Prima del suo incontro con il presidente Drago, nell’occhio del ciclone c’era anche la questione dell’autonomia rispetto al Consorzio. Come si è evoluta la situazione? Si parla ancora di “invasione di campo”?
«Per quel che riguarda l’autonomia, è necessario scindere due fattori: la sede e la didattica. Si deve fare un chiarimento sulla sede: Catania o Ragusa? Noi riteniamo che si possa, ad oggi, parlare di sede catanese con corsi di laurea a Ragusa con uguale dignità. Questo, però, non è mai stato un problema per noi. Diverso invece è il ragionamento da fare sui corsi, dove si accetteranno suggerimenti da parte del Consorzio. La nuova offerta formativa vorremmo che nascesse da un accordo con il Consorzio e da una interpretazione quanto più mirata delle vocazioni professionali e territoriali di Ragusa».

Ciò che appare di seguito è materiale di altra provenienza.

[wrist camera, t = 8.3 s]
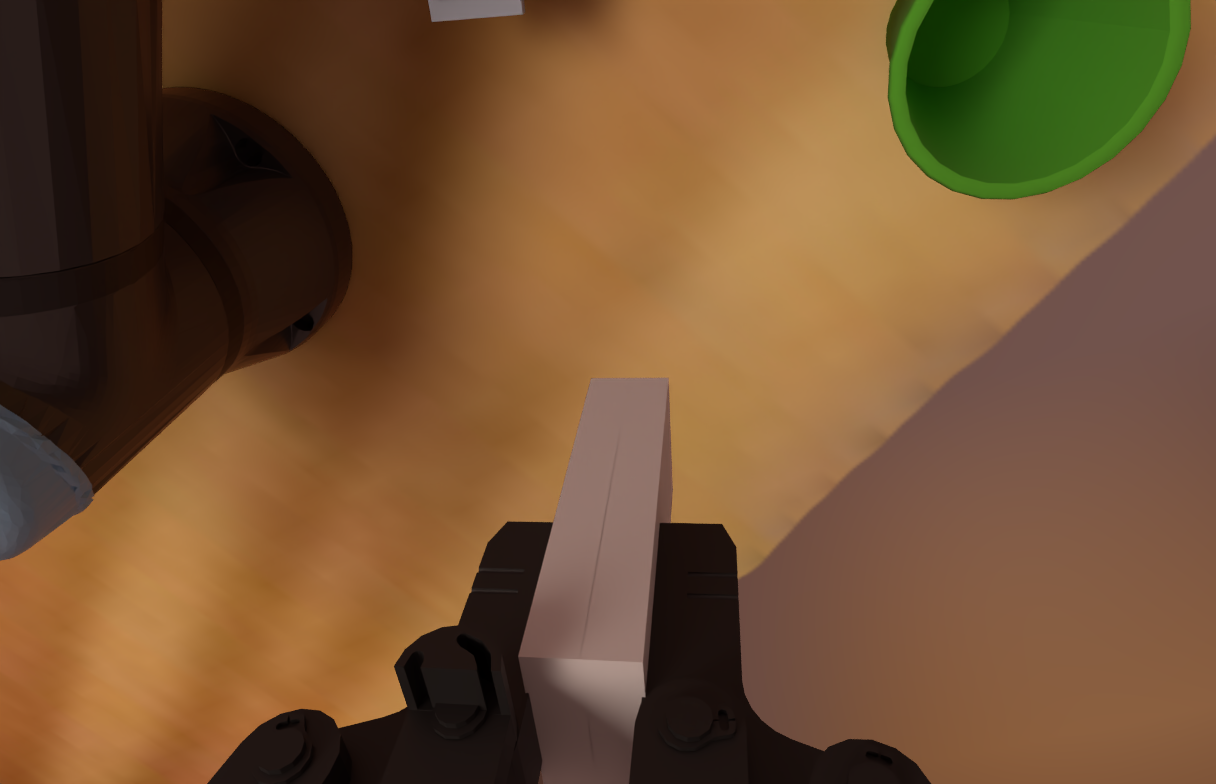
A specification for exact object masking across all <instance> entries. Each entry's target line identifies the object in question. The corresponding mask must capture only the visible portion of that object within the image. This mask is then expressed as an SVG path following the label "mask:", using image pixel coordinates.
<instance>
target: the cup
mask: <svg viewBox="0 0 1216 784" xmlns="http://www.w3.org/2000/svg"><path fill="white" fill-rule="evenodd" d="M1190 29H1191V10H1190V0H897V2H896V4H895V6H894V8H893V10H892V11H891V14H890V18H889V22H888V25H887V33H886V46H887V52H888V57H889V61H890V66H889V84H888V101H889V106H890V111H891V116H892V121H893V126H894V130H895V132H896V134H897V136H898V138H899V140H900V142H901V144H902V146H903V148H904V150H905V152H906V153H907V155H908V156H909V157H910V159H911V160H912V161H913V162H914V163H915V164H916V165H917V166H918V167H919V168H920V169H921V170H922V171H923V172H924V173H925V175H926V176H928V177H929V178H931V179H933V180H934V181H936V182H938V183H940V184H941V185H943V186H945V187H946V188H948V189H950V190H951V191H954V192H958V193H962V194H966V195H969V196H973V197H977V198H980V199H1018V198H1023V197H1028V196H1033V195H1038V194H1043V193H1047V192H1050V191H1052V190H1054V189H1057V188H1059V187H1062V186H1064V185H1067V184H1069V183H1071V182H1074V181H1076V180H1079V179H1081V178H1083V177H1084V176H1086V175H1087V174H1089V173H1091V172H1092V171H1094V170H1095V169H1097V168H1098V167H1100V166H1101V165H1103V164H1104V163H1106V162H1108V161H1109V160H1111V159H1112V158H1114V157H1115V156H1116V155H1117V154H1118V153H1119V152H1120V151H1121V150H1122V149H1123V148H1124V147H1125V146H1126V145H1128V144H1129V143H1130V142H1131V141H1132V140H1133V139H1134V138H1135V137H1136V136H1137V135H1138V134H1139V133H1140V132H1141V131H1142V130H1143V129H1144V127H1145V126H1146V125H1147V123H1148V122H1149V121H1150V119H1151V118H1152V117H1153V115H1154V114H1155V113H1156V111H1157V110H1158V109H1159V107H1160V106H1161V105H1162V103H1163V102H1164V101H1165V99H1166V97H1167V95H1168V93H1169V91H1170V89H1171V86H1172V84H1173V82H1174V80H1175V78H1176V76H1177V74H1178V72H1179V70H1180V68H1181V66H1182V62H1183V58H1184V54H1185V50H1186V46H1187V41H1188V37H1189V33H1190Z"/></svg>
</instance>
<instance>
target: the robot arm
mask: <svg viewBox="0 0 1216 784" xmlns="http://www.w3.org/2000/svg"><path fill="white" fill-rule="evenodd" d="M351 267H352V246H351V238H350V232H349V228H348V223H347V220H346V217H345V213H344V211H343V208H342V205H341V203H340V201H339V198H338V196H337V194H336V192H335V190H334V188H333V186H332V184H331V183H330V181H329V179H328V178H327V176H326V175H325V173H324V172H323V170H322V169H321V167H320V166H319V164H318V163H317V162H316V161H315V159H314V158H313V157H312V155H311V154H310V153H309V152H308V151H307V150H306V149H305V148H304V146H303V145H302V144H301V143H300V142H299V141H298V140H297V139H296V138H295V137H293V136H292V135H291V134H290V133H289V132H288V131H287V130H286V129H284V128H283V127H282V126H281V125H279V124H278V123H277V122H275V121H274V120H273V119H271V118H270V117H268V116H267V115H265V114H264V113H262V112H260V111H259V110H257V109H255V108H253V107H252V106H250V105H248V104H246V103H244V102H241V101H239V100H237V99H235V98H232V97H229V96H227V95H224V94H220V93H217V92H213V91H209V90H204V89H198V88H188V87H172V88H163V89H162V0H0V560H6V559H10V558H13V557H15V556H17V555H19V554H21V553H23V552H24V551H26V550H28V549H29V548H31V547H32V546H33V545H34V544H36V543H37V542H38V541H40V540H41V539H43V538H44V537H45V536H47V535H48V534H49V533H51V532H52V531H53V530H55V529H56V528H57V527H59V526H60V525H61V524H63V523H64V522H65V521H67V520H68V519H69V518H71V517H72V516H73V515H76V514H78V513H80V512H82V511H84V510H85V509H86V508H87V507H88V506H89V505H90V503H91V502H92V501H93V499H92V497H93V496H94V494H95V493H96V492H98V491H99V490H100V489H101V488H102V487H103V486H104V485H105V484H106V483H107V482H108V481H109V480H110V479H111V478H113V477H114V476H115V475H116V474H117V473H118V472H119V471H120V470H121V469H122V468H123V467H124V466H125V465H127V464H128V463H129V462H130V461H131V460H132V459H133V458H134V457H135V456H136V455H137V454H138V453H139V452H141V451H142V450H143V449H144V448H145V447H146V446H147V445H148V444H149V443H150V442H151V441H152V440H153V439H154V438H156V437H157V436H158V435H159V434H160V433H161V432H162V431H163V430H164V429H165V428H166V427H167V426H168V425H170V424H171V423H172V422H173V421H174V420H175V419H176V418H177V417H178V416H179V415H180V414H181V413H182V412H184V411H185V410H186V409H187V408H188V407H189V406H190V405H191V404H192V403H193V402H194V401H195V400H196V399H197V398H199V397H200V396H201V395H202V394H203V393H204V392H205V391H206V390H207V389H208V388H209V387H210V386H211V385H212V384H213V383H214V382H215V381H217V380H218V379H219V378H220V377H221V376H222V375H223V374H226V373H229V372H232V371H235V370H238V369H241V368H244V367H247V366H250V365H253V364H256V363H259V362H262V361H265V360H268V359H271V358H275V357H278V356H280V355H283V354H285V353H287V352H289V351H292V350H293V349H295V348H297V347H298V346H300V345H301V344H303V343H304V342H306V341H307V340H308V339H310V338H311V337H312V336H313V335H314V334H315V333H316V332H317V331H318V330H319V329H320V328H321V327H322V326H323V325H324V324H325V323H326V322H327V321H328V320H329V319H330V317H331V316H332V315H333V314H334V313H335V311H336V310H337V309H338V307H339V305H340V303H341V302H342V300H343V298H344V295H345V293H346V290H347V287H348V284H349V280H350V275H351ZM672 492H673V487H672V459H671V432H670V405H669V378H591V381H590V385H589V388H588V392H587V396H586V400H585V404H584V407H583V411H582V415H581V419H580V423H579V426H578V430H577V434H576V438H575V442H574V446H573V449H572V453H571V457H570V461H569V465H568V468H567V472H566V476H565V480H564V484H563V487H562V491H561V495H560V499H559V503H558V507H557V510H556V514H555V518H554V522H553V523H552V522H507V523H506V524H505V525H504V526H503V527H502V528H501V529H500V530H499V531H498V532H497V534H496V535H495V536H494V537H493V538H492V539H491V540H490V541H489V542H488V544H487V546H486V549H485V552H484V555H483V558H482V560H481V563H480V566H479V573H477V574H476V577H475V580H474V583H473V585H472V592H471V593H470V594H469V596H468V599H467V602H466V605H465V608H464V610H463V613H462V616H461V619H460V621H459V624H458V626H449V627H442V628H439V629H437V630H434V631H432V632H430V633H427V634H425V635H423V636H421V637H420V638H419V639H417V640H416V641H415V642H414V643H412V644H411V645H410V646H409V647H407V648H406V649H405V650H404V652H403V653H402V655H401V656H400V658H399V659H398V661H397V662H396V664H395V665H394V668H395V671H396V674H397V677H398V680H399V683H400V686H401V689H402V692H403V695H404V698H405V701H406V704H407V707H406V708H405V709H403V710H401V711H399V712H397V713H394V714H391V715H388V716H385V717H382V718H378V719H374V720H370V721H366V722H362V723H358V724H354V725H350V726H346V727H342V728H338V727H337V725H336V723H335V721H334V719H332V718H331V717H329V716H328V715H326V714H325V713H323V712H321V711H318V710H308V709H299V710H295V711H291V712H286V713H282V714H279V715H278V716H276V717H274V718H272V719H270V720H269V721H267V722H265V723H263V724H261V725H260V726H259V727H257V728H256V729H255V730H254V731H253V732H252V733H251V734H250V735H249V736H248V737H247V738H246V739H245V740H244V741H242V743H241V744H240V745H239V746H238V747H237V749H236V750H235V751H234V752H233V753H232V755H231V756H230V757H229V758H228V759H227V761H226V762H225V763H224V764H223V765H222V767H221V768H220V769H219V770H218V771H217V773H216V774H215V775H214V776H213V777H212V779H211V780H210V781H209V782H208V783H207V784H538V780H539V776H540V771H541V772H542V777H543V782H544V784H931V783H930V782H929V780H928V779H927V778H926V776H925V775H924V774H923V772H922V771H921V769H920V768H919V767H918V766H917V764H916V763H915V762H913V761H912V760H911V759H909V758H908V757H906V756H905V755H904V754H902V753H901V752H900V751H898V750H897V749H896V748H893V747H890V746H888V745H885V744H882V743H879V742H876V741H874V740H861V739H860V740H859V739H848V740H845V741H843V742H840V743H837V744H835V745H832V746H830V747H828V748H827V749H826V750H825V751H822V750H819V749H816V748H814V747H811V746H808V745H806V744H803V743H800V742H797V741H795V740H792V739H790V738H788V737H786V736H784V735H782V734H780V733H778V732H776V731H774V730H773V729H772V728H771V727H769V726H768V725H767V724H766V723H764V722H763V721H762V720H761V719H760V718H759V717H758V715H757V714H756V713H755V712H754V711H753V710H752V708H751V706H750V704H749V702H748V700H747V698H746V696H745V694H744V688H743V683H742V670H741V646H740V623H739V601H738V579H737V554H736V546H735V544H734V543H733V541H732V540H731V538H730V536H729V535H728V533H727V531H726V530H725V528H724V527H723V525H722V524H692V523H670V522H671V507H672Z"/></svg>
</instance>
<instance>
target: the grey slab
mask: <svg viewBox="0 0 1216 784" xmlns="http://www.w3.org/2000/svg"><path fill="white" fill-rule="evenodd" d="M428 3H429V9H430V14H431V20H432V22H438V21H450V20H462V19H474V18H486V17H498V16H511V15H523V14H524V13H525V5H524V0H428Z"/></svg>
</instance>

Ci sarà un ridimensionamento per quanto riguarda il corpo docente?
«La situazione della docenza e dell’impiego, in generale, a Ragusa è da sempre stata problematica. Riguardo all’utilizzo del personale all’interno della struttura, abbiamo bisogno di certezze sia sul piano strutturale sia sul piano della maturazione scientifica e della ricerca. Se la situazione dovesse rimanere invariata allo stato attuale – anche a livello nazionale – e il Consorzio non provvedesse alla crescita dei costi, dovremo operare dei tagli».
Vi era anche il desiderio da parte del Consorzio di indirizzare l’incasso delle tasse d’iscrizione degli studenti direttamente alla sede di Ragusa Ibla, anziché continuare a versarle all’ateneo di Catania. Lei cosa ne pensa?
«Da parte nostra c’è tutta la disponibilità a trasferire questi fondi, che potrebbero anzi migliorare la situazione attuale. Queste risorse però non andrebbero in ogni caso alla facoltà ma sempre all’ateneo».
Infine – guardando il panorama nazionale – se questi tagli all’università verranno attuati, cosa succederà alla facoltà di Lingue?
«Si deve chiamare a raccolta tutti, mobilitare tutti. Il Rettore ha già dato un segnale decidendo, in accordo con il Senato accademico, di non fare la cerimonia d’inaugurazione dell’anno accademico e promuovendo una giornata di dibattito (il 5 novembre, ndr). Se saranno fatti questi tagli, e noi come Facoltà abbiamo indetto una giornata di mobilitazione per il 24 ottobre, si assisterà alla scomparsa di corsi di laurea a Ragusa. Stessa sorte toccherebbe a Catania. Si avrebbe quindi un corso di laurea triennale di 1° livello e un corso biennale di 2° livello a Ragusa. A rimanere aperto, a Catania, sarebbe il corso di Lingue e culture europee e la relativa specialistica. In ogni caso, è in atto una volontà di creare un corso di laurea interfacoltà basato sulla comunicazione e sul turismo tra le facoltà di Lettere, Economia e commercio, Scienze della formazione e Lingue».